Na razie jednoznaczna odpowiedź nie padła. Podróżujący po Bawarii Manfred Weber, polityk współrządzącej Niemcami CSU, który po majowych wyborach do parlamentu chciałby zostać następcą Jeana-Claude'a Junckera, postawił jednak Viktorowi Orbánowi kilka warunków pozostania w EPL, m.in. wycofanie się z kampanii plakatowej skierowanej przeciwko obecnemu szefowi Komisji. A 20 marca na posiedzeniu Zgromadzenia Politycznego europejskiej partii ma zapaść decyzja w sprawie węgierskiego Fideszu. Może zostać wyrzucony, zawieszony lub pozostawiony na dzisiejszych zasadach.
Dawne zasługi
Najwięcej głosów mają Niemcy z CDU i CSU, ale w przeciwieństwie do mniej znaczących partii członkowskich EPL z krajów skandynawskich czy Beneluksu są w kwestii Orbána podzieleni.

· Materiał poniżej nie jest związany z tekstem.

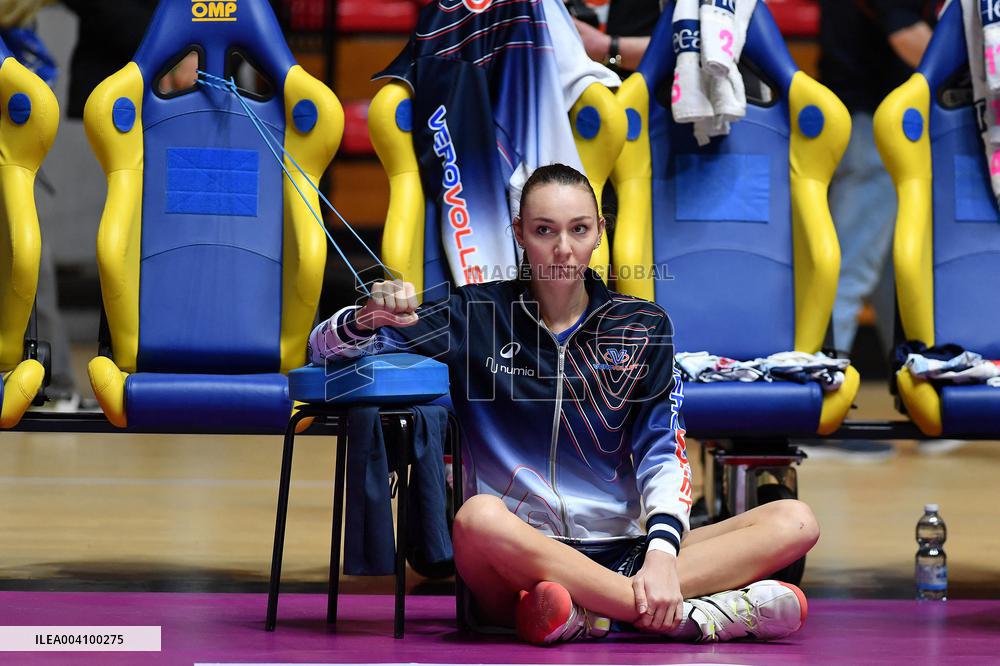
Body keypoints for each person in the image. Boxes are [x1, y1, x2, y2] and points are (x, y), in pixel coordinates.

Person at [310, 164, 818, 645]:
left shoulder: (642, 327)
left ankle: (590, 615)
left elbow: (665, 453)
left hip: (626, 550)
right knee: (476, 518)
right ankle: (686, 616)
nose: (563, 249)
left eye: (578, 230)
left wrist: (661, 554)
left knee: (795, 520)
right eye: (545, 231)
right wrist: (365, 317)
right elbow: (322, 352)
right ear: (519, 232)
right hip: (513, 562)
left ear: (600, 230)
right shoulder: (475, 313)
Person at [808, 1, 960, 460]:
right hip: (871, 126)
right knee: (847, 269)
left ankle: (921, 401)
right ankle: (817, 412)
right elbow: (908, 39)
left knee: (899, 275)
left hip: (881, 125)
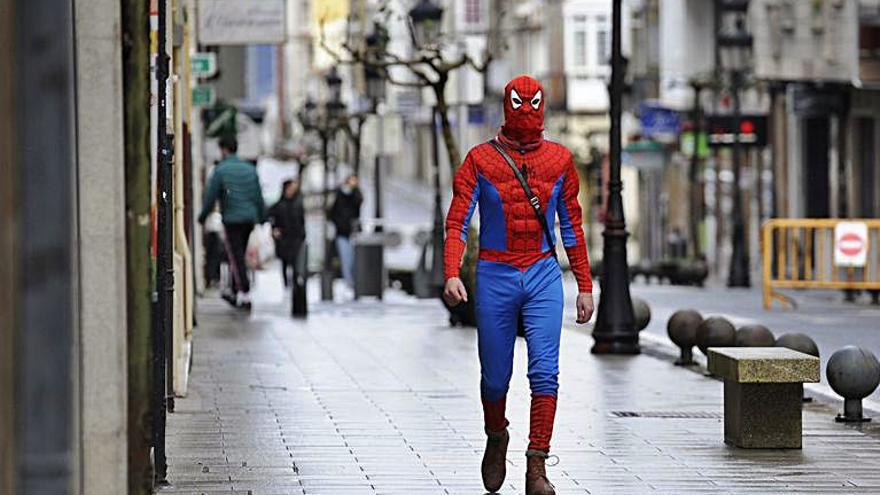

Broni go między innymi Erwin Huber, były szef CSU, który zajmował różne stanowiska ministerialne w bawarskim rządzie, a do listopada zeszłego roku przez 40 lat zasiadał w landtagu w Monachium. Weber przedstawił go na wtorkowym spotkaniu z dziennikarzami zagranicznymi jako swojego mentora.
– Ja bym nie wyrzucił Fideszu z EPL i przestrzegałbym przed tym kolegów, mimo że potępiam wiele wypowiedzi Orbána. Wypychanie do prawicowego obozu populistów nie ma sensu – powiedział „Rzeczpospolitej" Erwin Huber.
Huber uważa, że nie wolno działać pośpiesznie, nie powinno się karać Węgrów, mimo że ich premier opowiada „bzdury" o demokracji nieliberalnej.